Saturday, January 19, 2019

The In-Between.



"To go TO something, you must go THROUGH something."—Bob Hazlett

It was January 7, 2018 when I heard this phrase from the guest speaker, Bob Hazlett. I could tell that I was going to need my kleenexes when he started to speak. I grabbed my pen and little travel notebook where I write song ideas, shopping lists, to-do lists and inspiring messages from speakers. I couldn't write fast enough, in between blowing my nose. His words stirred my creativity and began to replenish my happy but greatly depleted soul.

January tends to be a month of trying to find ways to fill up my empty soul. It's an In-Between month for meIt used to feel like a "new year" season, but not anymore. No resolutions or goals for the new year. Just recovery and tying up loose ends from my December concert, Portraits of White.

Since I started the concert experience over six years ago, I feel as if I've gone from having a daily routine to "seasonal" routines. The change has been both subtle and surprising and I'm still trying to adapt. The show is over but there are accounting books to finish up, surveys to read and consider, thank you notes to be written to so many people who help make the show a success and next thing you know, it's time to start planning the show again and I wonder how I'm ever going to do it again. Eventually, new ideas present themselves. Until then, it's a lot of waiting.

It was in this state of mind that I sat in my seat absorbing every word from the speaker. The thoughts I share here are not Bob's words exactly, but the essence of what he shared and how my soul received them. He spoke them over a year ago but I could tell even then that they were for me—somewhere down the road. As is often the case with "words" I hear, they might not be for the current moment but are futuristic. In this case, one year later, they are exactly what I needed for this month, this year.

There are three potential things we experience in the In-Between stages and it seems we often have to go THROUGH these to get TO the next thing.

1) Uncertainty
  • Certainty of the last season is taken away. Now you have a choice; experience fear or hope. 
2) The Unknown
  • The greatest creativity comes from the place where you have questions you would have never thought to ask.
  • If you want to see a new thing, you have to stop looking at the old—old relationships, old pain. (I would add that there IS a time to look at the old, but only enough to understand, heal and move forward.)
3) The Unfamiliar
  • It's more of a feeling than an experience. For example, Peter—the guy who walked on water in the Bible—was used to boats, water and storms, but he had never walked on water before.
A few other random phrases he shared:
  • If you want to see new things, sing a new song. (I've been asking what the "new song" is for this year's show.
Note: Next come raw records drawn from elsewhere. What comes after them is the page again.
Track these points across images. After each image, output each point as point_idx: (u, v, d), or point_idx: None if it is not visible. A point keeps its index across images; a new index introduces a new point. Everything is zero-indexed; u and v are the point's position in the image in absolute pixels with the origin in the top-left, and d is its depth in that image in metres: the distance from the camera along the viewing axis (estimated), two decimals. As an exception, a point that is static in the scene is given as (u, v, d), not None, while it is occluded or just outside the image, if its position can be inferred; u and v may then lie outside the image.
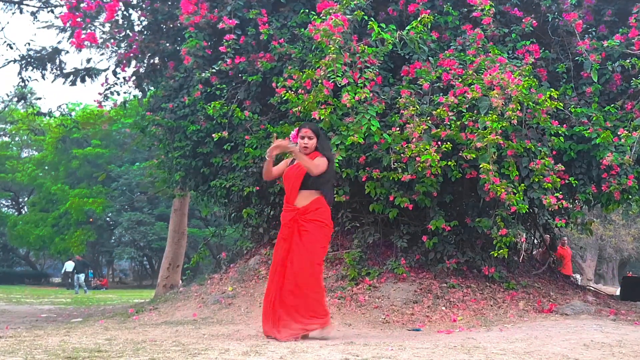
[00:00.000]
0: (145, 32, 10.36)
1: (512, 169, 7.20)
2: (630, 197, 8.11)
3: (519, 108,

It might not be literal, but I'm staying open to all possibilities and every now and then an idea twinkles in the darkness.)
  • Voo Ja De - when you see a familiar thing in a new way.
  • You may feel boredom—it's God wanting to move you forward.
  • Think of the In-Between as discovering "old things done in a new way".
  • A helpful prayer during this season would be: "Show me what I need to know about You in this new season."
My record producer, Eric Copeland, wrote a great song years ago that I pull out every now and then to remind me that In-Between isn't always a bad place to be.

So if you're going THROUGH something that's uncertain, unknown or unfamiliar, take comfort that it can potentially lead you TO something new. It's the In-Between stage that can be disconcerting, but it's worth pressing through it.